God help America. (All 57 states.)
“He then meandered into stories of travels with his diplomat father, including wandering into the Russian sector of Berlin”
You left out the biggest howler of all. Reminiscing about how he rode his bike all around Berlin, including riding it past “Hitler’s tomb”. If a Republican had said that, it would be national news.
Well, he’s a big heel, so that should work out well.
Unless and until the whole truth about this shameful slaughter of Americans is known across this nation, Kerry cannot promise to ‘ cure ‘ an ailment that has still not been quantified. Our Department of State is a foreign relations disaster – witness Libya and Egypt where we had hard men that we could talk with and now that we helped depose them, we are dealing with , basically, a no-holds-barred Muslim Brotherhood.
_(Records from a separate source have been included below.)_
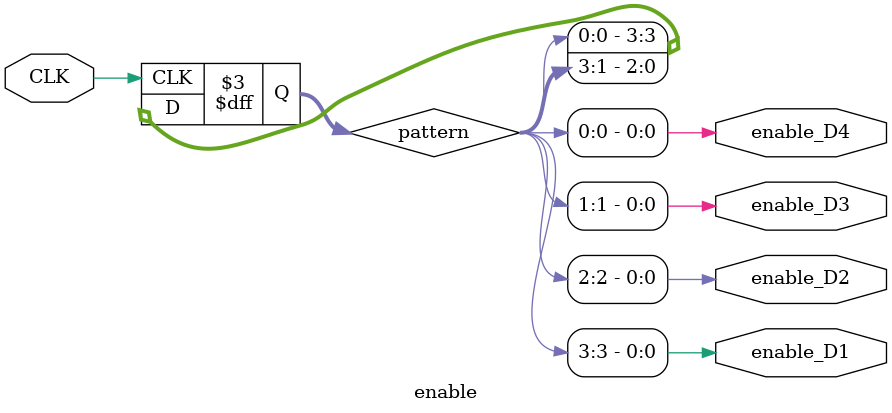
<source format=v>
`timescale 1ns / 1ps


module enable(
    input CLK,
    output enable_D1,
    output enable_D2,
    output enable_D3,
    output enable_D4
    );
    
    reg [3:0] pattern = 4'b0111;
    
    assign enable_D1 = pattern[3];
    
    assign enable_D2 = pattern[2];
    assign enable_D3 = pattern[1];
    assign enable_D4 = pattern[0];
       
    //Shift each Vector
    always @(posedge CLK) begin
        pattern <= {pattern[0],pattern[3:1]};
    end
       
endmodule

</source>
This is not progress and the thinly veiled threat to Israel is such that I must wonder why and American Jew voted for the Obama way of doing international business.
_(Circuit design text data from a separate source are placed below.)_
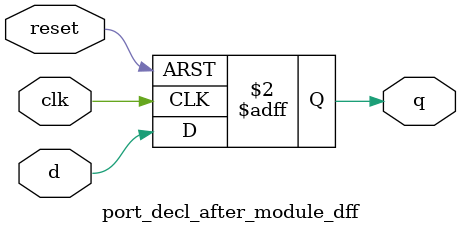
<source format=sv>
module port_decl_after_module_dff(clk, reset, d, q);
    input clk;
    input reset;
    input d;
    output reg q;

    always_ff @(posedge clk or posedge reset) begin
        if (reset)
            q <= 1'b0;
        else
            q <= d;
    end
endmodule
</source>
maybe, seeing as how he is familiar with all things military,
johnny could put together one of those fancy dictator uniforms for his boss,
the kenyan from chicago, hawaii.
you know the kind, chest full of medals, and one of those really big service caps. perhaps that way, when our people go out in harm’s way, and place urgent
and repeated calls for help, our little pimple in chief will be able to see
his own image in the mirror, and remember he is (unfortunately)
commander in chief of the most powerful and feared military on earth.
i know its a big transition from his past subservient positions at various chicago mens’ clubs, but one must try. maybe he could pretend ‘its for the children’.
Just what the USA needs as Secretary of State; another millionaire, elitist, liberal progressive.
Members of this economic , social and ideological class have succeeded getting the USA into one war after another since 1898 and they will ALWAYS find a reason why some totally senseless conflict on the other side of the planet is important to US national security.
Frankly, the State Dept. should be reduced in size by 85% and a similar elimination of US embassies around the world should be implemented.
The USA needs to cease being the policeman of the world and begin minding it’s own damn business.
Kerry is just your typical elitist, lefty millionaire that never in his entire life had a private sector job.
He is a leech, a parasite, a disease, just like 90 % of the other “workers” in our tyranny of a govt.
Time for states to secede from our tyrannical union.
Man, that’s a big stack of idiots we have there in DC! Me thinks we’re living on borrowed time here in the the good ol USofA?